[Work task]
Reproduce the data below, switching every "price" to "cost" and keeping everything else unchanged. Leave the pictures out of your answer.

(Data in this exercise Opens)

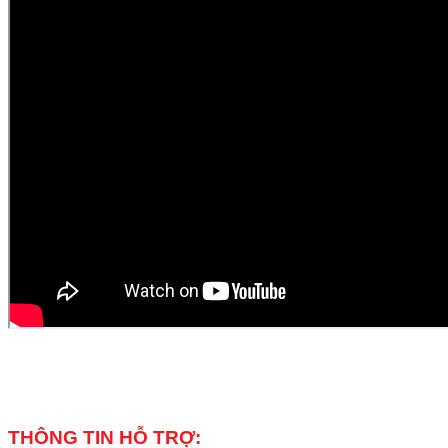
THÔNG TIN HỖ TRỢ:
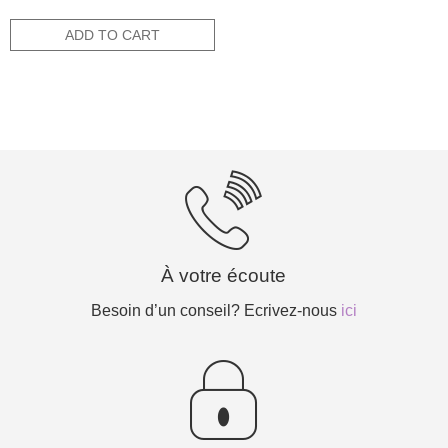
price
price
out of 5
was:
is:
ADD TO CART
50,00€.
30,00€.
À votre écoute
Besoin d’un conseil? Ecrivez-nous
ici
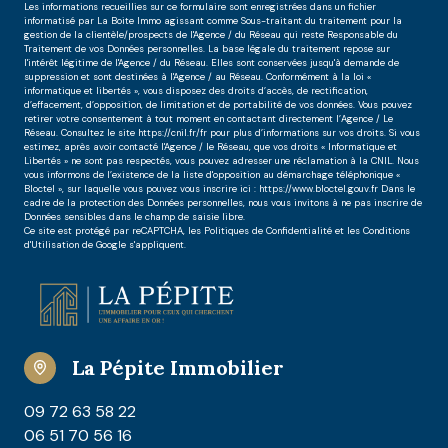
Les informations recueillies sur ce formulaire sont enregistrées dans un fichier
informatisé par La Boite Immo agissant comme Sous-traitant du traitement pour la
gestion de la clientèle/prospects de l'Agence / du Réseau qui reste Responsable du
Traitement de vos Données personnelles. La base légale du traitement repose sur
l'intérêt légitime de l'Agence / du Réseau. Elles sont conservées jusqu'à demande de
suppression et sont destinées à l'Agence / au Réseau. Conformément à la loi «
informatique et libertés », vous disposez des droits d’accès, de rectification,
d’effacement, d’opposition, de limitation et de portabilité de vos données. Vous pouvez
retirer votre consentement à tout moment en contactant directement l’Agence / Le
Réseau. Consultez le site https://cnil.fr/fr pour plus d’informations sur vos droits. Si vous
estimez, après avoir contacté l'Agence / le Réseau, que vos droits « Informatique et
Libertés » ne sont pas respectés, vous pouvez adresser une réclamation à la CNIL. Nous
vous informons de l’existence de la liste d'opposition au démarchage téléphonique «
Bloctel », sur laquelle vous pouvez vous inscrire ici : https://www.bloctel.gouv.fr Dans le
cadre de la protection des Données personnelles, nous vous invitons à ne pas inscrire de
Données sensibles dans le champ de saisie libre.
Ce site est protégé par reCAPTCHA, les
Politiques de Confidentialité
et les
Conditions
d'Utilisation
de Google s'appliquent.
La Pépite Immobilier
09 72 63 58 22
06 51 70 56 16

(Data in this exercise Closes)

[Answer below]
THÔNG TIN HỖ TRỢ:
cost
cost
out of 5
was:
is:
ADD TO CART
50,00€.
30,00€.
À votre écoute
Besoin d’un conseil? Ecrivez-nous
ici
Les informations recueillies sur ce formulaire sont enregistrées dans un fichier
informatisé par La Boite Immo agissant comme Sous-traitant du traitement pour la
gestion de la clientèle/prospects de l'Agence / du Réseau qui reste Responsable du
Traitement de vos Données personnelles. La base légale du traitement repose sur
l'intérêt légitime de l'Agence / du Réseau. Elles sont conservées jusqu'à demande de
suppression et sont destinées à l'Agence / au Réseau. Conformément à la loi «
informatique et libertés », vous disposez des droits d’accès, de rectification,
d’effacement, d’opposition, de limitation et de portabilité de vos données. Vous pouvez
retirer votre consentement à tout moment en contactant directement l’Agence / Le
Réseau. Consultez le site https://cnil.fr/fr pour plus d’informations sur vos droits. Si vous
estimez, après avoir contacté l'Agence / le Réseau, que vos droits « Informatique et
Libertés » ne sont pas respectés, vous pouvez adresser une réclamation à la CNIL. Nous
vous informons de l’existence de la liste d'opposition au démarchage téléphonique «
Bloctel », sur laquelle vous pouvez vous inscrire ici : https://www.bloctel.gouv.fr Dans le
cadre de la protection des Données personnelles, nous vous invitons à ne pas inscrire de
Données sensibles dans le champ de saisie libre.
Ce site est protégé par reCAPTCHA, les
Politiques de Confidentialité
et les
Conditions
d'Utilisation
de Google s'appliquent.
La Pépite Immobilier
09 72 63 58 22
06 51 70 56 16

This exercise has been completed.